** Opening SELECTED EXTRACT block **

South Sudan, trade and Libya were amongst the topics discussed by Foreign Office bloggers this week.

This was published under the 2010 to 2015 Conservative and Liberal Democrat coalition government

James McCamley, Consular Caseworker based in Nicosia, Cyprus tackled the issue of Child Abduction in Cyprus:

“Cyprus is one of the top 13 countries dealing with child abduction. Last year we dealt with 16 cases - and that doesn’t include the literally hundreds of calls we take on related issues. Thankfully not all these calls turn into full blown child abductions.”

Ambassador to Sudan Nicholas Kay discussed the emergence of the Republic of South Sudan as a sovereign state. Ambassador Kay tackled economic issues facing both states:

“An agreement with South Sudan on transitional financial arrangements, including arrangements on oil, is urgently needed if we are to avoid continuing economic uncertainty. Markets and investors hate uncertainty. Both North and South will be affected by it.”

** Closing SELECTED EXTRACT block **

_ACTIVITY A_
Copy out the Foreign Office blog roundup word for word.
The Foreign Office blog text and the listing that comes after it are unrelated material.

** Opening LISTED RECORDS block **

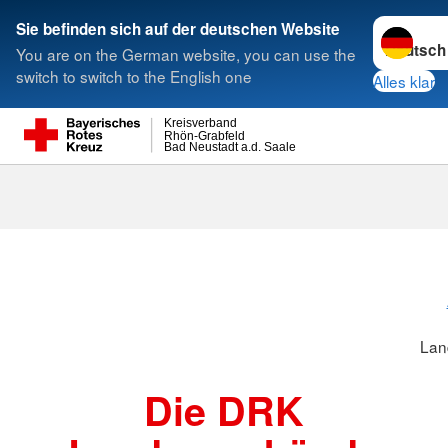
Sprache w
Sie befinden sich auf der deutschen Website
You are on the German website, you can use the
Suche
switch to switch to the English one
Alles klar
Kreisverband
Rhön-Grabfeld
Bad Neustadt a.d. Saale
Landesverbä
Lan
Die DRK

** Closing LISTED RECORDS block **

_ACTIVITY B_
Reproduce every line of the German-language listing above without changes, omitting the picture placeholders.

_TASK RESULT A_
South Sudan, trade and Libya were amongst the topics discussed by Foreign Office bloggers this week.

This was published under the 2010 to 2015 Conservative and Liberal Democrat coalition government

James McCamley, Consular Caseworker based in Nicosia, Cyprus tackled the issue of Child Abduction in Cyprus:

“Cyprus is one of the top 13 countries dealing with child abduction. Last year we dealt with 16 cases - and that doesn’t include the literally hundreds of calls we take on related issues. Thankfully not all these calls turn into full blown child abductions.”

Ambassador to Sudan Nicholas Kay discussed the emergence of the Republic of South Sudan as a sovereign state. Ambassador Kay tackled economic issues facing both states:

“An agreement with South Sudan on transitional financial arrangements, including arrangements on oil, is urgently needed if we are to avoid continuing economic uncertainty. Markets and investors hate uncertainty. Both North and South will be affected by it.”

_TASK RESULT B_
Sprache w
Sie befinden sich auf der deutschen Website
You are on the German website, you can use the
Suche
switch to switch to the English one
Alles klar
Kreisverband
Rhön-Grabfeld
Bad Neustadt a.d. Saale
Landesverbä
Lan
Die DRK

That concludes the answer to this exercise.